Pervy İle İlgili Cümleler İngilizce Cümle İçinde Kullanımı
Pervy İle İlgili Cümleler İngilizce Cümle İçinde Kullanımı
Türkçe anlamı: Sapık, düşkün, cinsel açıdan sapkın.
- He was acting pervy towards his female co-worker. (O, kadın meslektaşına karşı sapıkça davranıyordu.)
- I can’t stand his pervy behavior. (Onun sapıkça davranışlarına dayanamıyorum.)
- She avoided him because of his pervy reputation. (O, sapık ünü nedeniyle ondan kaçındı.)
- That joke was too pervy for me. (O şaka benim için çok cinsel açıdan sapkın.)
- He gave me a pervy look. (O, bana sapıkça bir bakış attı.)
- She accused him of being pervy. (O, onun sapık olduğunu suçladı.)
- The movie had some pervy scenes. (Filmde bazı cinsel açıdan sapkın sahneler vardı.)
- I don’t want to hear about your pervy fantasies. (Senin sapıkça fantezilerinden bahsetmek istemiyorum.)
- He was fired for his pervy behavior towards customers. (O, müşterilere karşı sapıkça davranışları nedeniyle işten çıkarıldı.)
- His pervy comments made everyone uncomfortable. (Onun sapıkça yorumları herkesi rahatsız etti.)
- She felt pervy for checking out the guy at the gym. (Spor salonundaki adamı süzmek ona sapıkça geldi.)
- The teacher was accused of pervy conduct with a student. (Öğretmen, öğrenciyle sapıkça bir davranışta bulunduğu suçlamasıyla karşı karşıya kaldı.)
- He has a pervy sense of humor. (O, sapıkça bir mizah anlayışına sahip.)
- The magazine was criticized for its pervy content. (Dergi, cinsel açıdan sapkın içeriği nedeniyle eleştirildi.)
- The pervy old man was leering at the young girls. (Sapık yaşlı adam, genç kızlara fena halde bakıyordu.)

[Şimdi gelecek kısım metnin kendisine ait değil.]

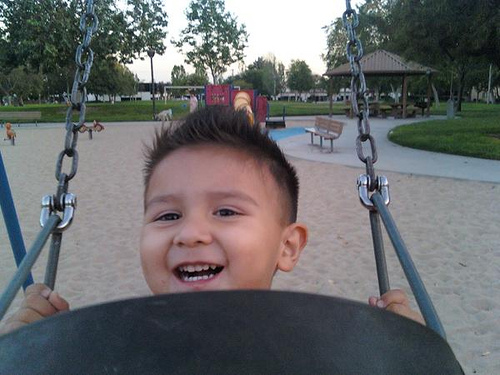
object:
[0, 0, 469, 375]
swing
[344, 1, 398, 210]
chain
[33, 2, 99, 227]
chain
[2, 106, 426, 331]
boy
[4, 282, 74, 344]
hand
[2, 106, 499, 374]
playground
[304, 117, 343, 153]
bench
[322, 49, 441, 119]
shelter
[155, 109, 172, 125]
dog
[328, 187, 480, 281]
sand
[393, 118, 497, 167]
grassy area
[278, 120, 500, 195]
sidewalk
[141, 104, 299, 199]
hair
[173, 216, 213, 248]
nose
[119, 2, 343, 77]
sky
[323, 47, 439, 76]
roof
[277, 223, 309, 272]
ear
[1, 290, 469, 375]
tire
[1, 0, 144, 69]
trees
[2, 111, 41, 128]
bench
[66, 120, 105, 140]
rocking horse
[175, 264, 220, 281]
teeth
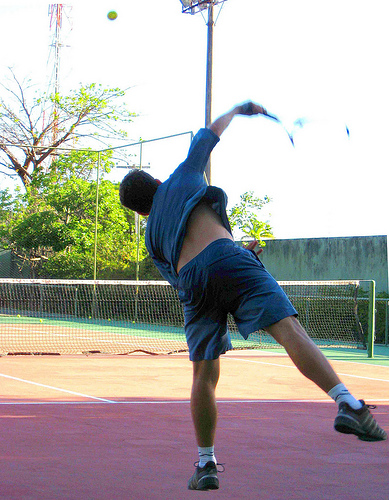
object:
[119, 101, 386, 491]
man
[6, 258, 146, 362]
red light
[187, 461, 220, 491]
shoe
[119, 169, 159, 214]
hair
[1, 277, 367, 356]
net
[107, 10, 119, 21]
ball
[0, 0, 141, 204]
tree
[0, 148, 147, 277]
tree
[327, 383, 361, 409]
sock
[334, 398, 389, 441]
right foot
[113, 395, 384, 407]
lines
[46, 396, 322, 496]
shadow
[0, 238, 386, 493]
court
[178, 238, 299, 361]
shorts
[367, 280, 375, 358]
pole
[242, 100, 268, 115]
hand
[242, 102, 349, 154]
racket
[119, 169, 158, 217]
head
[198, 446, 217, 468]
sock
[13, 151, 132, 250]
leaves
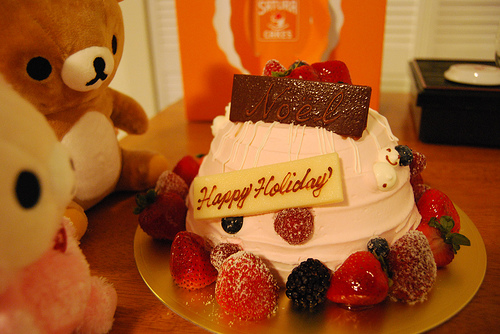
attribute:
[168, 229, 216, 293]
strawberry — red, ripe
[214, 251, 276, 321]
strawberry — red, ripe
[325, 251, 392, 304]
strawberry — red, ripe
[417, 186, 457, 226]
strawberry — red, ripe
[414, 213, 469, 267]
strawberry — red, ripe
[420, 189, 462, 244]
strawberry — ripe, red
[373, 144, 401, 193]
snowman — white, red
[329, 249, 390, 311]
strawberry — red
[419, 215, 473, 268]
strawberry — red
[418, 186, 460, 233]
strawberry — red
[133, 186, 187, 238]
strawberry — red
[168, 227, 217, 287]
strawberry — red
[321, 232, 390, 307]
strawberry — red, sugared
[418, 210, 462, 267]
strawberry — red, ripe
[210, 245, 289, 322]
srawberry — sugared, red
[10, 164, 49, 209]
toy eye — pink, white, black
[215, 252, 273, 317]
strawberry — red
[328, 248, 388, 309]
berry — sugared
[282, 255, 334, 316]
berry — sugared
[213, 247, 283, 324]
berry — sugared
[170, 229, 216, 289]
berry — sugared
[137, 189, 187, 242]
berry — sugared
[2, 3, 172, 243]
bear — brown, stuffed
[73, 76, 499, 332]
table top — wood grained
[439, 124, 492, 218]
table — brown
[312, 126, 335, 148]
drizzles — white, thin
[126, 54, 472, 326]
cake — decorated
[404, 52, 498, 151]
wooden box — small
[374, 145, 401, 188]
snowman decoration — smiley faced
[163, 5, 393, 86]
box — orange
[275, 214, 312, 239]
raspberry — sugared, red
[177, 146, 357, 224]
sign — yellow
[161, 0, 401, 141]
sign — orange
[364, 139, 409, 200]
icing — white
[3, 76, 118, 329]
animal — stuffed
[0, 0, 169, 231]
teddy bear — brown, brown and white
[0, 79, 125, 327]
teddy bear — pink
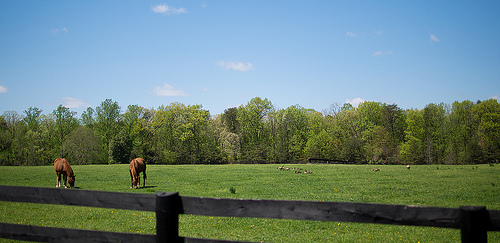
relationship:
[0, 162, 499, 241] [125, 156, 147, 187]
pasture has horse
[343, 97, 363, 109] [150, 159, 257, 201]
cloud on grass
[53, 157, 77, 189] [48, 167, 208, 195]
animal on ground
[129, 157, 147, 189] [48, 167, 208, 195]
animal on ground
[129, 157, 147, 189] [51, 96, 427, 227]
animal graze in field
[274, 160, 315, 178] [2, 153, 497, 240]
animals grouped in pasture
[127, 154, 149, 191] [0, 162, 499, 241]
animal in pasture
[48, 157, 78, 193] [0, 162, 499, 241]
animal in pasture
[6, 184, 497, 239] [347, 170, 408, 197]
fence by grass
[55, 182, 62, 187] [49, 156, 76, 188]
feet on horse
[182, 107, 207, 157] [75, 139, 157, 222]
tree behind horse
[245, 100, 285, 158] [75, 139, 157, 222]
tree behind horse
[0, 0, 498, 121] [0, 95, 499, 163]
blue sky above trees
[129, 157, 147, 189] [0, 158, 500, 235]
animal in field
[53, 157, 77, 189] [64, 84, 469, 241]
animal in field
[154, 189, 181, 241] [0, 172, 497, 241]
fence post on fence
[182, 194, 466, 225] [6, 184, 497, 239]
slat on fence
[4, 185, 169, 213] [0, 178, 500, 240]
slat on fence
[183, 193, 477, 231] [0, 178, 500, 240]
slat on fence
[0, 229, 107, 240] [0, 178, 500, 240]
slat on fence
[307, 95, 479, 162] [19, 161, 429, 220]
trees behind field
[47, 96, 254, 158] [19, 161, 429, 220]
trees behind field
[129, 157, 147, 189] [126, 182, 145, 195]
animal eating grass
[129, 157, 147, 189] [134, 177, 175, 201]
animal eating grass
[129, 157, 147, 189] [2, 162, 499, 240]
animal in field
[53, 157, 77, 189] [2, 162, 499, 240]
animal in field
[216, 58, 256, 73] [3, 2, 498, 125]
cloud in sky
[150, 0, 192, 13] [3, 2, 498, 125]
cloud in sky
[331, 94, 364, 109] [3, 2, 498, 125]
cloud in sky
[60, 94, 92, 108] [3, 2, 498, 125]
cloud in sky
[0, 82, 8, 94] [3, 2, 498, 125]
cloud in sky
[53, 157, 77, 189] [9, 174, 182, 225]
animal in field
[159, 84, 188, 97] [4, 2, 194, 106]
white cloud in blue sky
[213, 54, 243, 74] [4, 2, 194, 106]
white cloud in blue sky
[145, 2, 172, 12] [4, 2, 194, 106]
white cloud in blue sky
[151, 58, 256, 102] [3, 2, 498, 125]
clouds in sky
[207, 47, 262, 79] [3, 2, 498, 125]
cloud in sky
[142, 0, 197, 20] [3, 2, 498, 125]
cloud in sky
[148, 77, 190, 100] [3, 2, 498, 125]
cloud in sky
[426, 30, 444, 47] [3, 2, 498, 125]
cloud in sky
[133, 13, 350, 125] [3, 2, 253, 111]
clouds in blue sky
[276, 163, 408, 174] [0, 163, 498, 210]
several geese grazing in field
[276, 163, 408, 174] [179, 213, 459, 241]
several geese grazing in field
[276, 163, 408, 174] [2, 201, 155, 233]
several geese grazing in field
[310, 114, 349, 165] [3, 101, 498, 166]
green tree in forest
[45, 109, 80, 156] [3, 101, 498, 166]
green tree in forest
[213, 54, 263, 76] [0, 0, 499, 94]
clouds in sky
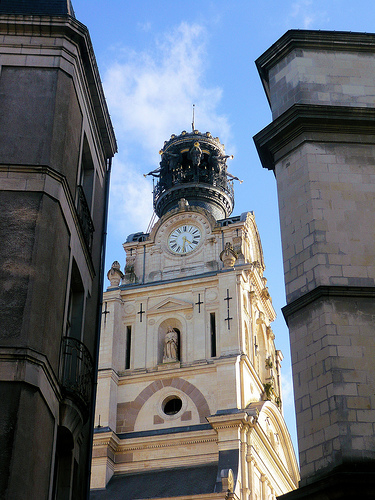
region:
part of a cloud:
[134, 58, 170, 117]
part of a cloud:
[171, 359, 197, 398]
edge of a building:
[222, 420, 253, 476]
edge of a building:
[222, 396, 254, 459]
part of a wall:
[244, 383, 276, 439]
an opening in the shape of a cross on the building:
[100, 301, 108, 321]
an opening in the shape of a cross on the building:
[135, 299, 145, 320]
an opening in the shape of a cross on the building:
[193, 289, 204, 309]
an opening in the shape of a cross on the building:
[221, 287, 233, 307]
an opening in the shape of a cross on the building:
[224, 309, 236, 327]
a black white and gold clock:
[166, 223, 201, 251]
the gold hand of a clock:
[181, 234, 186, 252]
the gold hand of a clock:
[182, 234, 193, 247]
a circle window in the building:
[160, 390, 183, 416]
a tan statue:
[162, 325, 181, 364]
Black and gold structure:
[149, 111, 245, 219]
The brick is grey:
[249, 29, 368, 443]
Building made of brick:
[286, 22, 369, 490]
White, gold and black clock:
[156, 219, 208, 257]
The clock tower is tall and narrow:
[85, 131, 306, 491]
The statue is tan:
[154, 317, 187, 371]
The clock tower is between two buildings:
[6, 47, 366, 463]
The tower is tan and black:
[83, 196, 278, 491]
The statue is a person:
[157, 320, 181, 364]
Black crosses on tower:
[97, 282, 246, 339]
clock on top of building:
[164, 220, 202, 256]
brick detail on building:
[305, 324, 351, 408]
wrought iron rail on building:
[61, 333, 95, 419]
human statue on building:
[160, 321, 179, 364]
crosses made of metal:
[219, 286, 236, 336]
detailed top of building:
[142, 126, 239, 225]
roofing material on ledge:
[139, 473, 181, 490]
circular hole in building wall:
[155, 391, 185, 419]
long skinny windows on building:
[120, 321, 133, 376]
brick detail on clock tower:
[113, 386, 142, 432]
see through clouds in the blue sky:
[111, 15, 211, 88]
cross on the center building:
[193, 292, 203, 315]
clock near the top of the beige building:
[147, 212, 210, 257]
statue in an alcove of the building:
[154, 313, 187, 370]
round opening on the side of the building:
[149, 383, 187, 421]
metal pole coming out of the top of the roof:
[185, 100, 198, 123]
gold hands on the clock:
[179, 233, 194, 252]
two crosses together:
[218, 283, 239, 340]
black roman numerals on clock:
[163, 220, 201, 254]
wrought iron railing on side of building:
[57, 324, 99, 417]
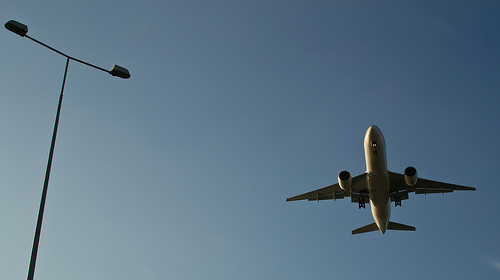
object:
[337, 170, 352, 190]
jet engine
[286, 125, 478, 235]
passenger jet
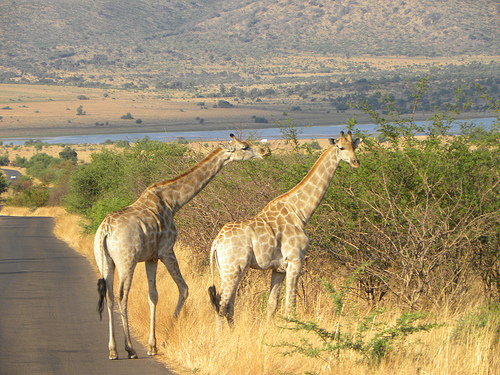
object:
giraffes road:
[0, 200, 181, 374]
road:
[2, 211, 174, 373]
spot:
[182, 185, 191, 194]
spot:
[195, 167, 202, 177]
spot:
[296, 189, 309, 202]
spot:
[308, 174, 320, 186]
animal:
[91, 133, 272, 360]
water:
[0, 112, 486, 144]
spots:
[255, 207, 300, 239]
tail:
[95, 232, 110, 323]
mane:
[133, 146, 224, 180]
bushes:
[2, 141, 493, 371]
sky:
[220, 84, 259, 140]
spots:
[140, 198, 166, 226]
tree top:
[251, 151, 309, 187]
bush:
[75, 105, 86, 115]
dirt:
[2, 46, 487, 120]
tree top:
[153, 146, 185, 157]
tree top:
[368, 95, 485, 165]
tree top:
[276, 113, 299, 135]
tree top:
[55, 151, 87, 156]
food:
[350, 116, 499, 247]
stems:
[328, 173, 483, 303]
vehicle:
[8, 169, 19, 183]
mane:
[249, 134, 334, 210]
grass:
[435, 341, 471, 373]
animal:
[207, 131, 359, 336]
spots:
[285, 193, 302, 210]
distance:
[1, 0, 466, 79]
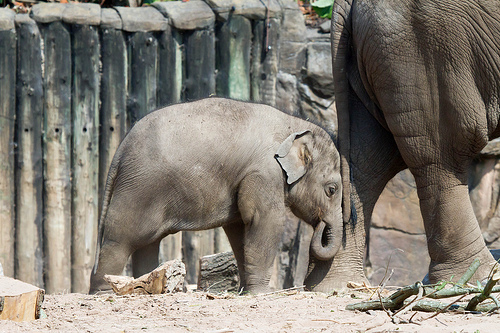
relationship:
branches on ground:
[342, 252, 499, 313] [7, 275, 495, 333]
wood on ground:
[2, 279, 47, 322] [7, 275, 495, 333]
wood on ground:
[102, 257, 189, 296] [7, 275, 495, 333]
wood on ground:
[197, 249, 242, 293] [7, 275, 495, 333]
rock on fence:
[31, 4, 104, 25] [2, 4, 262, 293]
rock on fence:
[103, 6, 166, 33] [2, 4, 262, 293]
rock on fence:
[150, 0, 215, 27] [2, 4, 262, 293]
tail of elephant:
[89, 128, 133, 274] [88, 96, 346, 294]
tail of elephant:
[329, 4, 356, 226] [332, 0, 500, 302]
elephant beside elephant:
[88, 96, 346, 294] [332, 0, 500, 302]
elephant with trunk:
[88, 96, 346, 294] [308, 215, 346, 262]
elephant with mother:
[88, 96, 346, 294] [332, 0, 500, 302]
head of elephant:
[285, 115, 349, 259] [88, 96, 346, 294]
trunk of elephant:
[308, 215, 346, 262] [88, 96, 346, 294]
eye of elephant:
[324, 183, 339, 196] [88, 96, 346, 294]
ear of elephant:
[274, 128, 319, 188] [88, 96, 346, 294]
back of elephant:
[131, 95, 322, 127] [88, 96, 346, 294]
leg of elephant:
[244, 175, 281, 296] [88, 96, 346, 294]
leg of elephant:
[222, 225, 247, 294] [88, 96, 346, 294]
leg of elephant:
[86, 162, 169, 292] [88, 96, 346, 294]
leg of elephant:
[131, 238, 165, 275] [88, 96, 346, 294]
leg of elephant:
[376, 66, 499, 294] [332, 0, 500, 302]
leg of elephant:
[302, 89, 409, 290] [332, 0, 500, 302]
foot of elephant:
[431, 259, 500, 291] [332, 0, 500, 302]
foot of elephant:
[306, 264, 374, 290] [332, 0, 500, 302]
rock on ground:
[31, 4, 104, 25] [7, 275, 495, 333]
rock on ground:
[103, 6, 166, 33] [7, 275, 495, 333]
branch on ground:
[422, 259, 500, 296] [7, 275, 495, 333]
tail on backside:
[89, 128, 133, 274] [109, 117, 165, 174]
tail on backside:
[329, 4, 356, 226] [348, 3, 452, 112]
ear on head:
[274, 128, 319, 188] [285, 115, 349, 259]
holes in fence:
[22, 126, 116, 136] [2, 4, 262, 293]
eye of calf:
[324, 183, 339, 196] [88, 96, 346, 294]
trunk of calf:
[308, 215, 346, 262] [88, 96, 346, 294]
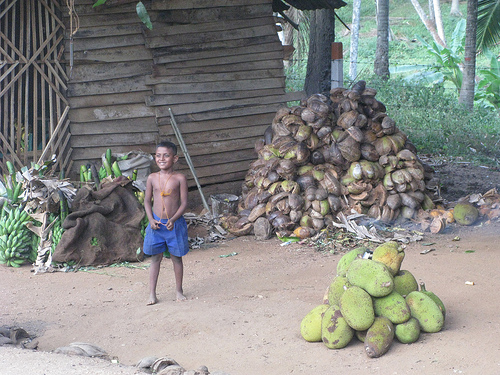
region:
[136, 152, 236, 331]
a boy is half naked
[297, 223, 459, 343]
fruits are on the ground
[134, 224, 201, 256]
the short is blue in color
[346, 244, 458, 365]
the fruits are not healthy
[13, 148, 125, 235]
the bananas are at th back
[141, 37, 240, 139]
a awoooden store is at the back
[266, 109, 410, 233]
a heap of destroyed fruits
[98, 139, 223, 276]
the boy is smilling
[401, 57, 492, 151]
plants are seen at the background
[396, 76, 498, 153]
the plants are green incolor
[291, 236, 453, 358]
a pile of melons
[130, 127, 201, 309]
the boy is in blue shorts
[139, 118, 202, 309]
the boy is bare chested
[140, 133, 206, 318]
the boy is barefooted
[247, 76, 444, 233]
a pile of rotten melons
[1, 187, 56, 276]
a big bunch of green bananas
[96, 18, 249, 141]
a stack of wood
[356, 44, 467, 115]
a barbed wire fence encloses the area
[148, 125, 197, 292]
the boy is smiling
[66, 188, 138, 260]
a canvas tarp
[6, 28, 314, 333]
a boy in a tropical area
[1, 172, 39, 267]
a large stack of bananas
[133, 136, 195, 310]
a boy not wearing a shirt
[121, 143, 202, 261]
a boy wearing blue shorts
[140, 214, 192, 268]
a pair of blue shorts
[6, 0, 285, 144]
a tall wooden structure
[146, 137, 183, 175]
the head of a boy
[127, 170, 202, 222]
the torso of a boy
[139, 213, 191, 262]
a pair of blue shorts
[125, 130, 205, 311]
The boy in blue shorts.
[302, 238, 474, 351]
The pile of green fruit.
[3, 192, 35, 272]
A pile of green bananas.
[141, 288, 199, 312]
The boys bare feet.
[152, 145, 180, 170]
The boys head.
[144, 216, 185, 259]
The blue shorts.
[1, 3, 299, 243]
The wooden building structure.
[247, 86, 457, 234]
The large pile of fruit scraps.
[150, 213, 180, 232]
The boys hands.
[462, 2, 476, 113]
trunk of the tree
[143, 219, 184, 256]
boy wearing blue color shorts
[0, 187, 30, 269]
bunch of banana kept on ground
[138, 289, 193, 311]
boy standing on mud ground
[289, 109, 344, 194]
dry coconut shell piled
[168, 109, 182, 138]
sticks resting on wall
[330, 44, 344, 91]
pole with orange and white color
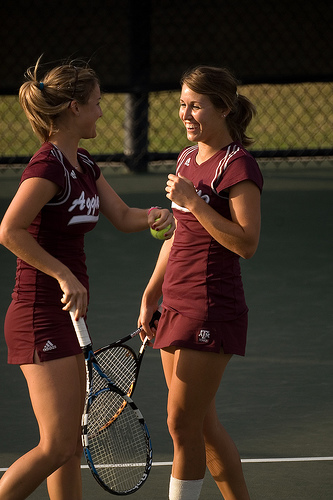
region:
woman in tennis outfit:
[141, 65, 304, 449]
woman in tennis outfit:
[0, 88, 135, 499]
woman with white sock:
[167, 340, 216, 497]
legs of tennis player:
[8, 337, 95, 498]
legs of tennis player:
[153, 340, 236, 495]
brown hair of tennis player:
[9, 54, 116, 151]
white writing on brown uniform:
[33, 148, 115, 244]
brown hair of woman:
[166, 61, 253, 159]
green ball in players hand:
[149, 201, 177, 255]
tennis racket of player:
[48, 271, 186, 478]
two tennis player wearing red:
[33, 64, 251, 480]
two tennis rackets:
[58, 286, 185, 494]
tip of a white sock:
[161, 466, 227, 498]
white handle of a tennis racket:
[59, 289, 107, 367]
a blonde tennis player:
[25, 53, 112, 154]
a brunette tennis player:
[173, 55, 260, 163]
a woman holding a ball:
[122, 183, 172, 250]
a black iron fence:
[129, 3, 326, 61]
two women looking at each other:
[16, 61, 279, 211]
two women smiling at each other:
[9, 56, 273, 181]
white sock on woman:
[163, 455, 210, 499]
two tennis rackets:
[78, 317, 161, 471]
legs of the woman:
[148, 354, 247, 473]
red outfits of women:
[4, 137, 282, 373]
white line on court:
[271, 432, 317, 490]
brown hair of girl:
[20, 41, 119, 145]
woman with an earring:
[166, 49, 281, 156]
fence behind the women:
[100, 16, 195, 104]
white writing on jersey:
[61, 191, 107, 230]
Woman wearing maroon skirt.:
[177, 309, 248, 370]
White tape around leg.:
[170, 463, 196, 495]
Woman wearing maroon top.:
[162, 273, 244, 310]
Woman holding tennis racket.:
[112, 331, 188, 366]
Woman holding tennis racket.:
[64, 273, 117, 423]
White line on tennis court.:
[241, 415, 282, 484]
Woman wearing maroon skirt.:
[21, 320, 85, 368]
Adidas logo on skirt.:
[40, 330, 77, 381]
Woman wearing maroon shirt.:
[45, 240, 76, 272]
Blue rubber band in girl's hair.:
[18, 66, 55, 111]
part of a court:
[273, 381, 297, 409]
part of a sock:
[175, 483, 188, 495]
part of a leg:
[172, 437, 191, 482]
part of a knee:
[159, 411, 193, 444]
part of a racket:
[103, 434, 133, 464]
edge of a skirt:
[183, 337, 212, 366]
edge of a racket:
[73, 448, 99, 475]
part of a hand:
[132, 291, 159, 330]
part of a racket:
[93, 400, 121, 431]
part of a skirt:
[34, 330, 54, 342]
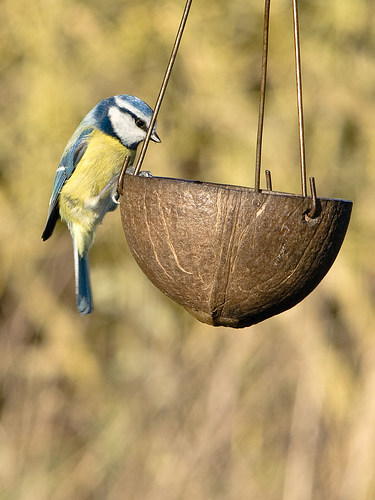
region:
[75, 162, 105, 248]
This bird has a yellow breast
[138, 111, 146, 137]
This bird has a black eye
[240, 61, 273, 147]
There are metal hangers visible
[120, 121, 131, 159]
This bird has a white face here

- His pervy behavior was a red flag for his mental health. (Onun sapıkça davranışları, zihinsel sağlığı için bir uyarı işaretiydi.)
- The movie industry is often accused of promoting pervy behavior towards women. (Film endüstrisi, kadınlara karşı sapıkça davranışları teşvik etmekle sık sık suçlanır.)
- He made a pervy comment about her outfit. (Onun kıyafeti hakkında sapıkça bir yorum yaptı.)
- The pervy man was arrested for exposing himself in public. (Sapık adam, halka açık alanda kendini teşhir ettiği için tutuklandı.)
- She felt pervy for reading her friend’s diary without permission. (Arkadaşının izni olmadan günlüğünü okumak ona
pervy geldi.)
Türkçe anlamı: Sapık, düşkün, cinsel açıdan sapkın.
- He was acting pervy towards his female co-worker. (O, kadın meslektaşına karşı sapıkça davranıyordu.)
- I can’t stand his pervy behavior. (Onun sapıkça davranışlarına dayanamıyorum.)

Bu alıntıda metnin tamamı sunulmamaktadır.